- **Given records**
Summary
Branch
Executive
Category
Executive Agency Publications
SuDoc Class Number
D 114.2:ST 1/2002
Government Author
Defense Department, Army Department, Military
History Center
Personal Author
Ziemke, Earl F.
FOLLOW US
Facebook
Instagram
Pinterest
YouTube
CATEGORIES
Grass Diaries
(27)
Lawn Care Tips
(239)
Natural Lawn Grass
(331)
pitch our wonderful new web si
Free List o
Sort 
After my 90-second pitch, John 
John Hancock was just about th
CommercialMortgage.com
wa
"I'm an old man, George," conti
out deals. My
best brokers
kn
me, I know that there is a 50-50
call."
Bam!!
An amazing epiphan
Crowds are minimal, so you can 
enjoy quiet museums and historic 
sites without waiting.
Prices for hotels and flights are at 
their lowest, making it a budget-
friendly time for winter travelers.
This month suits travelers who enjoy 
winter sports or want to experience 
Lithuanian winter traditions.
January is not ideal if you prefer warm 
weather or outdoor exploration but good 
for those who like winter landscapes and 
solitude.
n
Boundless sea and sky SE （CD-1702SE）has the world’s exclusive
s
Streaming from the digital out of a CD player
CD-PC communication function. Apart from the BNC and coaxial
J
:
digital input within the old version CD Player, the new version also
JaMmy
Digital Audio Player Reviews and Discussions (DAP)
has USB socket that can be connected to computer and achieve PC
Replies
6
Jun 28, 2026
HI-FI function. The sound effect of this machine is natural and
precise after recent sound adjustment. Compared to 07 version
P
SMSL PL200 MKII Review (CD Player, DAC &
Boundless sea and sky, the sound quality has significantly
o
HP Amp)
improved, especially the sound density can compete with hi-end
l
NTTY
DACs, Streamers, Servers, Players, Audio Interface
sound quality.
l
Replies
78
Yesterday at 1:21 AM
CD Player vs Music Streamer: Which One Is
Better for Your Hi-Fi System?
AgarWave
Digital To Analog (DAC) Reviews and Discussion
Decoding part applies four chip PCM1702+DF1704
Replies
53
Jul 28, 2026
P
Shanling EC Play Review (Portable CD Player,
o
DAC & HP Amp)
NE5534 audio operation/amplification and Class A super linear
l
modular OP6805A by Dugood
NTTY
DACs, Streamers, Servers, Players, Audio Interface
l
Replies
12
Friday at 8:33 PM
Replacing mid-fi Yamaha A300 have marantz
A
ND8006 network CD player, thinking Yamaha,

- **What to produce**
Identify every line in the items above that contains the string "Boundless". Copy each of those lines in full.

- **Written response**
Boundless sea and sky SE （CD-1702SE）has the world’s exclusive
Boundless sea and sky, the sound quality has significantly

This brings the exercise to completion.